I didn’t miss any picture days yet. And I knew when all the Open Houses were.
We have only misplaced two library books so far, so I’m gonna consider that a win, too.
Our mornings are running smoothly, and we’ve only had to do one sprint out to the bus.
Basically, I’ve been kicking some serious ass in the school day department.
And then last Friday, Ellie, the class stuffed animal, came home.
As soon as one of the kids comes home with the fucking canvas bag, I know I’m a goner.
This year was no different than any other year.
Number 5 skipped down the front walkway from the bus proudly showing me the FCB.
“Mommy! It’s my turn for Ellie! We have to write in her journal and talk about all the stuff that we do with her this weekend! I’M SO EXCITED TO HAVE ELLIEEEEEE!!!”
I told Number 5 we would get to it tomorrow.
And then we completely forgot about Ellie until about 8:00 on Sunday night.
“MOOOOOOOMMMMMMMMYYYYY! WE FORGOT TO WRITE IN ELLIE’S JOURNAL! WWWWWHHHHHHHAAAAAAAAAAAA! AAAAAAAAAAAAAHHHHHHHHHHHHHHHHHH!!! WAAAAAAAAAAAAAAAHHHHHHHHHHHHHHHHHHHHHH!!!!!!”
I told Number 5 it wasn’t gonna happen on Sunday night.

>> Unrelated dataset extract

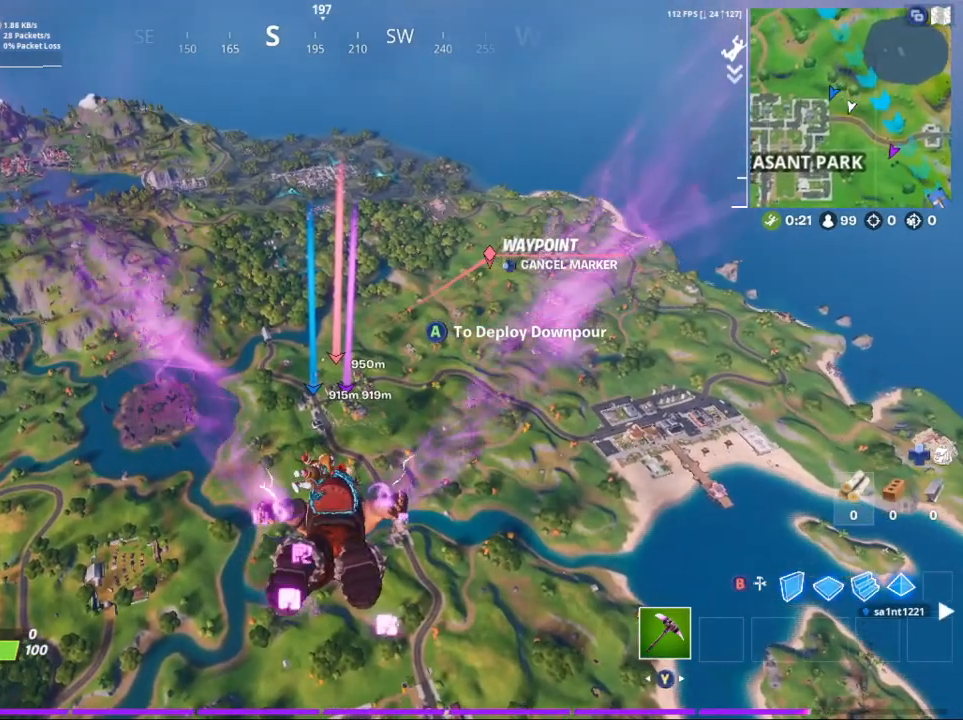
{"buttons": [], "left_stick": "up", "right_stick": "center", "events": []}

The meltdown of the century ensued.
I looked at the journal accompanying Ellie in the FCB.
It was full of some really annoying entries already.
This weekend we took Ellie to Central Park!

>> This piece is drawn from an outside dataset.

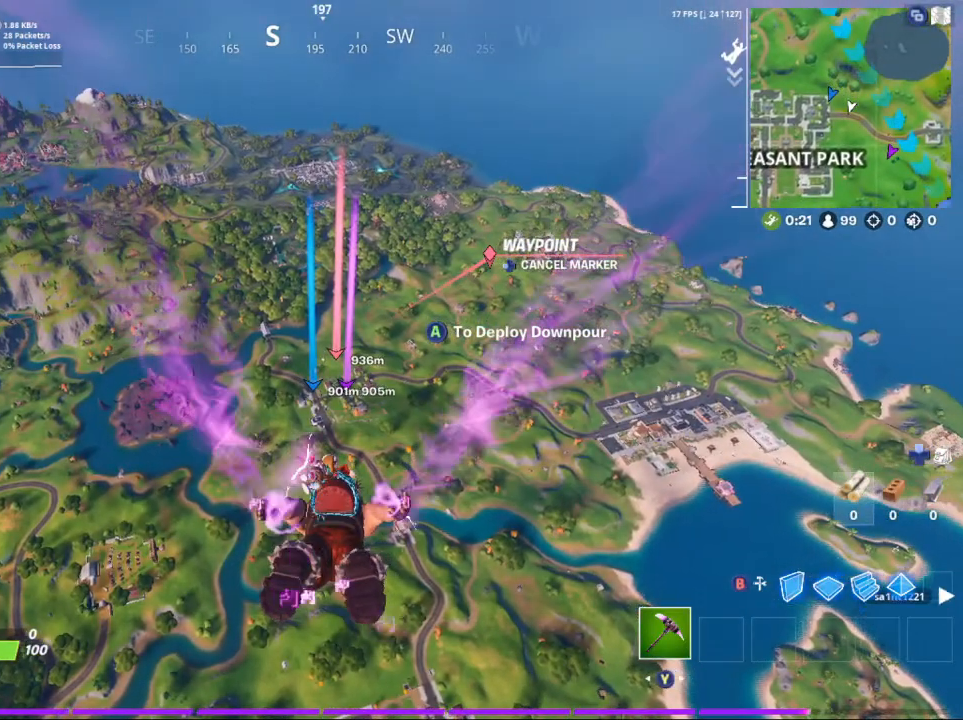
{"buttons": [], "left_stick": "up", "right_stick": "center", "events": []}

This weekend Ellie learned to speak Chinese with some friends!
This weekend Ellie met Kate Middleton and then she helped deliver a baby in the back seat of a cab and then she was blessed by Pope Francis who stopped his motorcade, got out of the car, walked over and kissed Ellie on the head!!!

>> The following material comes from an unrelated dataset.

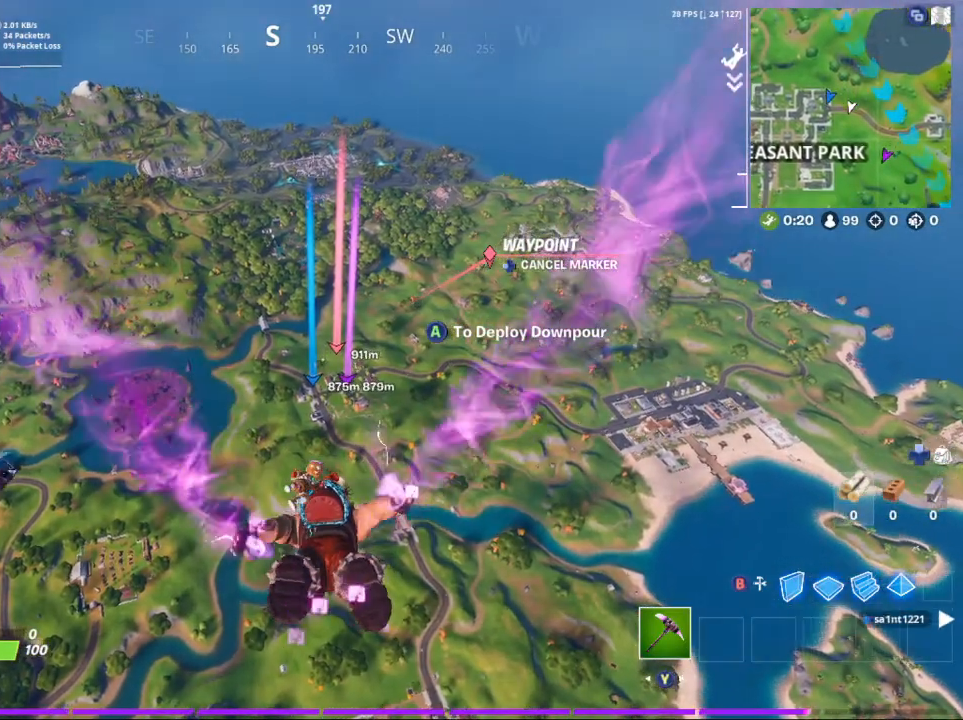
{"buttons": [], "left_stick": "up", "right_stick": "center", "events": []}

Okay. I made that last one up.
But the other two were real, and there were dozens of really cute pictures of Ellie traveling all over the fucking East Coast with Number 5’s classmates.
And it’s not even October yet.
I didn’t share those entries with Number 5, and I prayed her teacher didn’t actually read what was written in Ellie’s journal out loud to the class either.
Instead, last night as I rushed out the door to go to practice, I said to my mom who came up to babysit, “Number5hasthisjournalandsheneedshelpwritinginitcanyouhelpherdoitwhileweareatpractice?Thanks!Ineedtohurry!Bye!”
I ran out of the house and let my mom deal with it.
I have no idea what they actually wrote in there.
But I’m sure it wasn’t what would have been written had Ellie been allowed to write the journal entry herself:
This weekend Number 5 very excitedly brought me home to her house. She has a big family and six kids living at home, so I was really excited to get there.
You know what I got to do this weekend with all those kids?
Not a damn thing.
I spent the whole weekend stuffed inside my FCB. I didn’t see the light of day. Well, I did once when the baby sister got a hold of me and licked me. Then Number 5 started crying hysterically because I had spit germs on me and her mother shoved me back inside the FCB where I stayed until Monday morning.
It was a shitty fucking weekend.
I’m not going to beat myself up. Because I’m pretty sure that elephant’s journal is the first grade equivalent of Facebook. A bunch of parents trying to impress and outdo other parents.
So this year, it just didn’t happen. This year, the FCB got me again.
But at the rate I’m going getting my shit together with all the school stuff, by the time Number 7 gets to first grade, her FCB journal entry will be epic.
And if it isn’t? Well, at least now we know we can always give it to Grammy.